Essentially, Akşener attempted to ease the pressure rooted in her being stuck between nationalist-conservative voters and secularist voters by leaving the opposition bloc. In the end, however, she was accused of treason and, in her own words, was “stoned like the devil.” Consequently, Akşener had to make peace with her second option in a lose-lose situation. In other words, she had to opt for a poor option as opposed to another poor option. Yet, the IP and its leader cannot relax just yet, as Kılıçdaroğlu will reach out to the Peoples’ Democratic Party (HDP) to ask for their endorsement.
Having published an 11-point position paper in September 2021, the HDP leadership demands “open negotiations and agreements” regarding its radical demands in the name of “democracy.” In the words of HDP's imprisoned former leader Selahattin Demirtaş, Kılıçdaroğlu must shake hands with HDP for “great changes and a democratic transformation” to take place in the republic’s second century. According to Akşener, the main opposition leader’s potential visit to the HDP headquarters is the CHP’s own business. She insists that the Nation Alliance will not deal with HDP or its demands.

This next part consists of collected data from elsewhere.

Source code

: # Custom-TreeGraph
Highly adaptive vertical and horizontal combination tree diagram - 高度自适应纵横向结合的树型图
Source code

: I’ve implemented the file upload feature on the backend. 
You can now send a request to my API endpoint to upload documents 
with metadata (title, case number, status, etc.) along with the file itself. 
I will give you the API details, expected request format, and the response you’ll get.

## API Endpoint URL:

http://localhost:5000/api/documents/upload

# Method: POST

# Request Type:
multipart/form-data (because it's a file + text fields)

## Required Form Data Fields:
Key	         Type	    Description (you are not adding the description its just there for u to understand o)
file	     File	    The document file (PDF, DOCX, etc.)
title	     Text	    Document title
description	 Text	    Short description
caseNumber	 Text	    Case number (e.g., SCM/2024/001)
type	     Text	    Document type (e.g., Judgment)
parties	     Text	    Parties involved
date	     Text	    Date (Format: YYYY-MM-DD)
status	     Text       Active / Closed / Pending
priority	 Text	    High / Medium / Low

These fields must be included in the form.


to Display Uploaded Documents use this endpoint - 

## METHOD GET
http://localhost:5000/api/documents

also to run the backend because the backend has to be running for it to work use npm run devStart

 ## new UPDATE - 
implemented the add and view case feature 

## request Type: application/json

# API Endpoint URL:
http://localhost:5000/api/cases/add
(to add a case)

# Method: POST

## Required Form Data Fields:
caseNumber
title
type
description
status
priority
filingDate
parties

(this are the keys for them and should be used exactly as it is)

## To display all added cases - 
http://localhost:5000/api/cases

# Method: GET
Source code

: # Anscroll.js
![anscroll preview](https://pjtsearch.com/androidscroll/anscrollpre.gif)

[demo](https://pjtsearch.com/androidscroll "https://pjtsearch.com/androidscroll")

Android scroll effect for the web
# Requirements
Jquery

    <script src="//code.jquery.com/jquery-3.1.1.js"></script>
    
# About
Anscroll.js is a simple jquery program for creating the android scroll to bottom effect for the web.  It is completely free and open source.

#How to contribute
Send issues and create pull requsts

Nor can the next administration offer Cabinet seats to that party.
Yet Mithat Sancar, one of the HDP’s co-chairs, recently stated that Kılıçdaroğlu would be visiting their party in the name of the alliance that endorsed his candidacy. It seems that he wants to drive a hard bargain.
Indeed, Akşener’s remarks were somewhat incoherent. After all, there is no way that HDP would accept being excluded from the opposition bloc for “being an extension of (the terrorist organization) PKK” whilst endorsing the opposition candidate as it did in the 2019 municipal elections. In this sense, Kılıçdaroğlu will meet others in the name of whoever endorsed him.